As far as how to do it goes, the simplest option would probably be to have
a state for it. You can claim a namespace of states for plasma and we'll
add that to the spec. One thing we're missing currently, is a set_state
request so that clients can request a particular state. We have explicit
set_* requests for the core states, but no good way for a client to request
an extension state. We're also missing any sort of way for clients to say
which extension states they support. Jasper, how are you doing this in
GNOME?
>
> General Comments
> ------------------------
>
> * set_app_id: What's meant with "It should be the ID that appears in the
> new
> desktop entry specification, the interface name."? Especially what's the
> "new
> desktop entry specification"?
>
> * set_window_geometry: this looks like an insufficient solution to us. Drop
> shadows should not be part of the window. In KWin/Plasma we have shadows
> in a
> dedicated buffer which can get highly compressed and doesn't require to
> have
> complicated logics to map the windows. Supporting this creates problems for
> things like thumbnails where we want to exclude shadows to be able to
> produce
> higher quality thumbnails. Also of course snapping and etc.
>
> * why a specific unset_maximized request? Wouldn't it be better to just
> have
> one maximized request with enum values (maximized horizontally, maximized
> vertically, maximized fully, restored?)
>
> * for all state changes like set_maximized or set_fullscreen I suggest to
> add
> the serial which triggered the change. By that I'm assuming that a surface
> is
> only allowed to change state when a user interacted with the window.
>
> * icon? For the task manager we need a way to get an icon. This could be
> either a surface (e.g. allow animated icons) or just a name of the icon
> theme
> item. We have many applications changing the icon while interacting (e.g. a
> chat application indicating that the remote is typing) and thus a general
> icon
> is not sufficient.
>
I think the way GNOME does it (guessing here, not a mutter dev) is pulling
a static icon from the .desktop file. They have other ways of handling
notifications that don't involve the icon. I did always think that not
having an icon was odd though.
> * show_window_menu: it's lacking some of the feedback we gathered on the
> NETWM
> mailing list. E.g. if it's from a menu button it should provide the
> geometry
> of the button to provide a good interaction
>
> * set_parent: what is the use case? Is that supposed to be a dialog? If
> yes:
> why is it restricting on how a desktop environment is supposed to handle
> them?
>
> * what about semantic window types: we would like to know what a surface
> is.
> Is it a dialog? Is it a tooltip, etc. etc. I think this is one of the
> strong
> points of NETWM and completely missing here.
>
> * a mechanismn like startup notification/_NET_WM_USER_TIME: a compositor
> would
> probably want to know when a surface got created due to user interaction
> for
> focus stealing prevention
>
There has been a big of discussion on this and no real conclusion yet.

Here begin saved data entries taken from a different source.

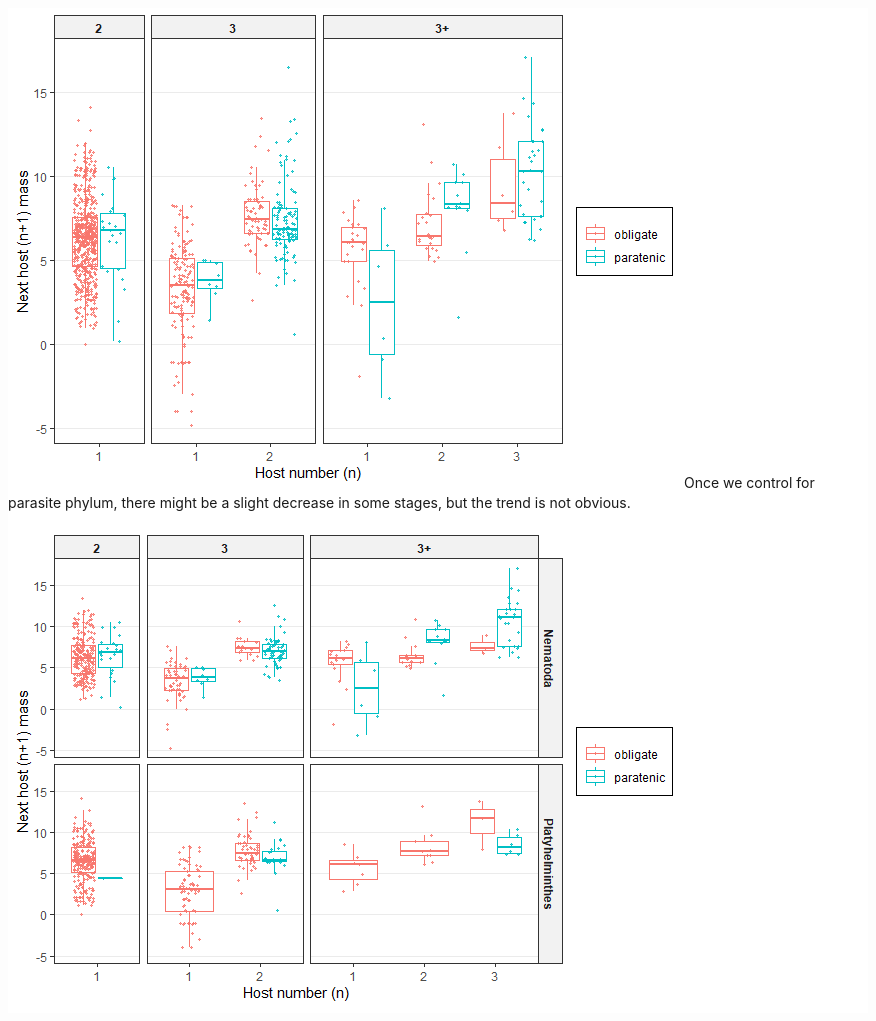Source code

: ![](paratenics_as_bridges_files/figure-gfm/unnamed-chunk-11-1.png)
Once we control for parasite phylum, there might be a slight decrease in
some stages, but the trend is not obvious.

![](paratenics_as_bridges_files/figure-gfm/unnamed-chunk-12-1.png)
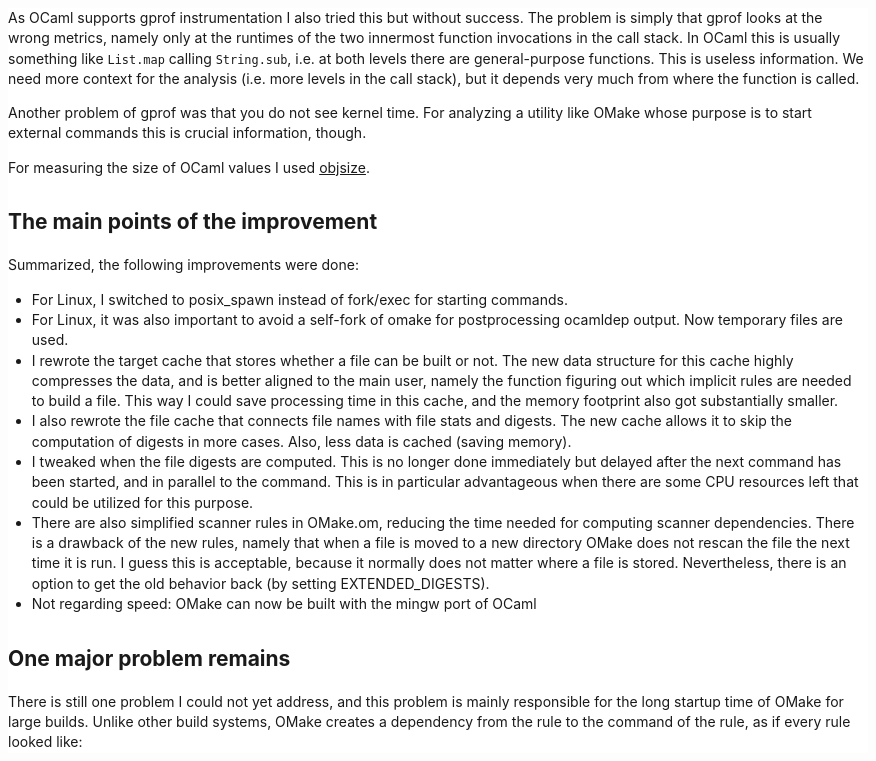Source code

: <p>As OCaml supports gprof instrumentation I also tried this but
without success. The problem is simply that gprof looks at the wrong
metrics, namely only at the runtimes of the two innermost function
invocations in the call stack. In OCaml this is usually something like
<code>List.map</code> calling <code>String.sub</code>, i.e. at both
levels there are general-purpose functions. This is useless
information. We need more context for the analysis (i.e. more levels
in the call stack), but it depends very much from where the function
is called.

</p><p>Another problem of gprof was that you do not see kernel time. For
analyzing a utility like OMake whose purpose is to start external
commands this is crucial information, though.

</p><p>For measuring the size of OCaml values I used <a href="http://forge.ocamlcore.org/projects/objsize/">objsize</a>.


</p><h2>The main points of the improvement</h2>

<p>Summarized, the following improvements were done:

</p><ul>
<li>For Linux, I switched to posix_spawn instead of fork/exec for
    starting commands.
</li><li>For Linux, it was also important to avoid a self-fork of omake for
    postprocessing ocamldep output. Now temporary files are used.
</li><li>I rewrote the target cache that stores whether a file can be built
    or not. The new data structure for this cache highly compresses
    the data, and is better aligned to the main user, namely the
    function figuring out which implicit rules are needed to build
    a file. This way I could save processing time in this cache,
    and the memory footprint also got substantially smaller.
</li><li>I also rewrote the file cache that connects file names with file stats
    and digests. The new cache allows it to skip the computation of
    digests in more cases. Also, less data is cached (saving memory).
</li><li>I tweaked when the file digests are computed. This is no longer done
    immediately but delayed after the next command has been started,
    and in parallel to the command. This is in particular advantageous
    when there are some CPU resources left that could be utilized for
    this purpose.
</li><li>There are also simplified scanner rules in OMake.om, reducing the
    time needed for computing scanner dependencies. There is a drawback
    of the new rules, namely that when a file is moved to a new directory
    OMake does not rescan the file the next time it is run. I guess this is
    acceptable, because it normally does not matter where a file is
    stored. Nevertheless, there is an option to get the old behavior
    back (by setting EXTENDED_DIGESTS).
</li><li>Not regarding speed: OMake can now be built with the mingw port of OCaml
</li></ul>


<h2>One major problem remains</h2>

<p>
There is still one problem I could not yet address, and this problem is
mainly responsible for the long startup time of OMake for large builds.
Unlike other build systems, OMake creates a dependency from the rule
to the command of the rule, as if every rule looked like:
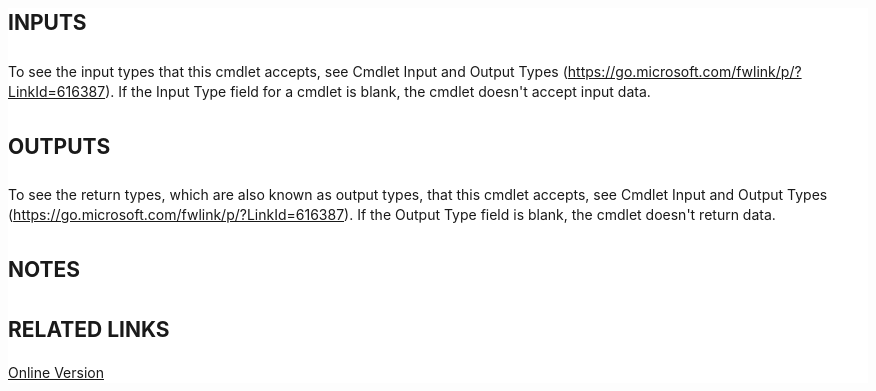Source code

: ## INPUTS

###  
To see the input types that this cmdlet accepts, see Cmdlet Input and Output Types (https://go.microsoft.com/fwlink/p/?LinkId=616387). If the Input Type field for a cmdlet is blank, the cmdlet doesn't accept input data.

## OUTPUTS

###  
To see the return types, which are also known as output types, that this cmdlet accepts, see Cmdlet Input and Output Types (https://go.microsoft.com/fwlink/p/?LinkId=616387). If the Output Type field is blank, the cmdlet doesn't return data.

## NOTES

## RELATED LINKS

[Online Version](https://technet.microsoft.com/library/0a0fdf34-d657-4875-9a97-b48014f93ed7.aspx)
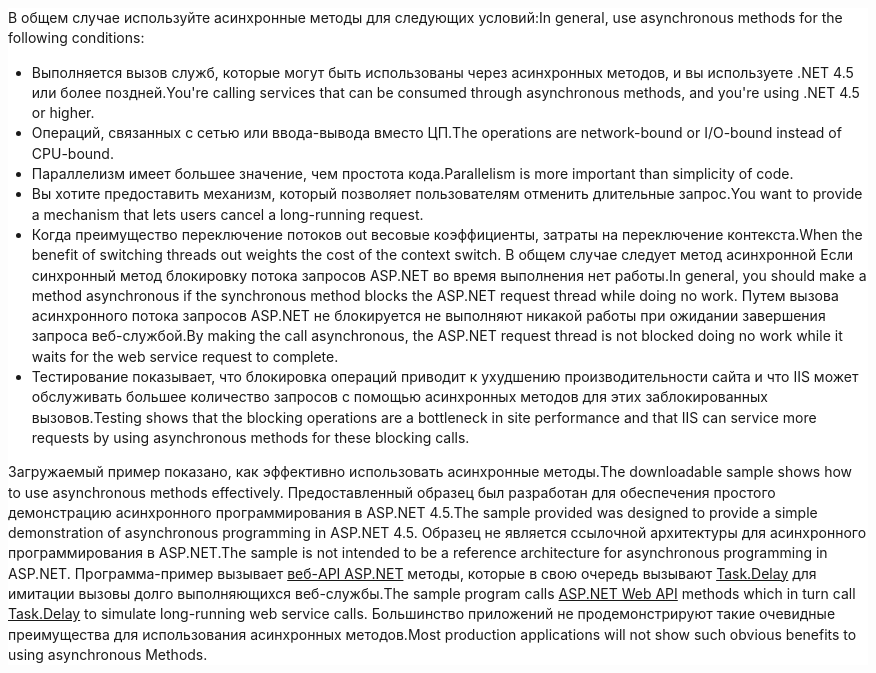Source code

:  <span data-ttu-id="093e6-162">В общем случае используйте асинхронные методы для следующих условий:</span><span class="sxs-lookup"><span data-stu-id="093e6-162">In general, use asynchronous methods for the following conditions:</span></span>

- <span data-ttu-id="093e6-163">Выполняется вызов служб, которые могут быть использованы через асинхронных методов, и вы используете .NET 4.5 или более поздней.</span><span class="sxs-lookup"><span data-stu-id="093e6-163">You're calling services that can be consumed through asynchronous methods, and you're using .NET 4.5 or higher.</span></span>
- <span data-ttu-id="093e6-164">Операций, связанных с сетью или ввода-вывода вместо ЦП.</span><span class="sxs-lookup"><span data-stu-id="093e6-164">The operations are network-bound or I/O-bound instead of CPU-bound.</span></span>
- <span data-ttu-id="093e6-165">Параллелизм имеет большее значение, чем простота кода.</span><span class="sxs-lookup"><span data-stu-id="093e6-165">Parallelism is more important than simplicity of code.</span></span>
- <span data-ttu-id="093e6-166">Вы хотите предоставить механизм, который позволяет пользователям отменить длительные запрос.</span><span class="sxs-lookup"><span data-stu-id="093e6-166">You want to provide a mechanism that lets users cancel a long-running request.</span></span>
- <span data-ttu-id="093e6-167">Когда преимущество переключение потоков out весовые коэффициенты, затраты на переключение контекста.</span><span class="sxs-lookup"><span data-stu-id="093e6-167">When the benefit of switching threads out weights the cost of the context switch.</span></span> <span data-ttu-id="093e6-168">В общем случае следует метод асинхронной Если синхронный метод блокировку потока запросов ASP.NET во время выполнения нет работы.</span><span class="sxs-lookup"><span data-stu-id="093e6-168">In general, you should make a method asynchronous if the synchronous method blocks the ASP.NET request thread while doing no work.</span></span> <span data-ttu-id="093e6-169">Путем вызова асинхронного потока запросов ASP.NET не блокируется не выполняют никакой работы при ожидании завершения запроса веб-службой.</span><span class="sxs-lookup"><span data-stu-id="093e6-169">By making the call asynchronous, the ASP.NET request thread is not blocked doing no work while it waits for the web service request to complete.</span></span>
- <span data-ttu-id="093e6-170">Тестирование показывает, что блокировка операций приводит к ухудшению производительности сайта и что IIS может обслуживать большее количество запросов с помощью асинхронных методов для этих заблокированных вызовов.</span><span class="sxs-lookup"><span data-stu-id="093e6-170">Testing shows that the blocking operations are a bottleneck in site performance and that IIS can service more requests by using asynchronous methods for these blocking calls.</span></span>

 <span data-ttu-id="093e6-171">Загружаемый пример показано, как эффективно использовать асинхронные методы.</span><span class="sxs-lookup"><span data-stu-id="093e6-171">The downloadable sample shows how to use asynchronous methods effectively.</span></span> <span data-ttu-id="093e6-172">Предоставленный образец был разработан для обеспечения простого демонстрацию асинхронного программирования в ASP.NET 4.5.</span><span class="sxs-lookup"><span data-stu-id="093e6-172">The sample provided was designed to provide a simple demonstration of asynchronous programming in ASP.NET 4.5.</span></span> <span data-ttu-id="093e6-173">Образец не является ссылочной архитектуры для асинхронного программирования в ASP.NET.</span><span class="sxs-lookup"><span data-stu-id="093e6-173">The sample is not intended to be a reference architecture for asynchronous programming in ASP.NET.</span></span> <span data-ttu-id="093e6-174">Программа-пример вызывает [веб-API ASP.NET](../../../web-api/index.md) методы, которые в свою очередь вызывают [Task.Delay](https://msdn.microsoft.com/en-us/library/hh139096(VS.110).aspx) для имитации вызовы долго выполняющихся веб-службы.</span><span class="sxs-lookup"><span data-stu-id="093e6-174">The sample program calls [ASP.NET Web API](../../../web-api/index.md) methods which in turn call [Task.Delay](https://msdn.microsoft.com/en-us/library/hh139096(VS.110).aspx) to simulate long-running web service calls.</span></span> <span data-ttu-id="093e6-175">Большинство приложений не продемонстрируют такие очевидные преимущества для использования асинхронных методов.</span><span class="sxs-lookup"><span data-stu-id="093e6-175">Most production applications will not show such obvious benefits to using asynchronous Methods.</span></span>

Part of the problem here is that a timestamp is so easy to fake that it
becomes almost useless. In the world of "we're all adults here", it may
work ok, but it's not foolproof. If the application gets launched from a
KDE launcher, you can fairly easily do a handoff from launcher to
compositor and that would work fine. When it comes to one app starting
another, it's a bit more difficult to get right.
One option that has been discussed briefly would be to have some sort of a
token that an app can hand to another app when it's launched that it then
hands to the compositor to do some sort of handoff. The compositor would
then know what event (button press etc.) caused the app to launch and could
use that. It would also be usable for one app to hand some sort of
privileges to another. Unfortunately, that's never really been explored
that thoroughly.
I've intentionally; left a lot of questions alone. I'm not a mutter dev
and, apart from discussions on the ML and some work on Weston, not really a
window manager developer. Hopefully, Jasper and the other mutter devs can
fill you in on some of the details I don't understand as well and hopefully
we can get some good discussion going.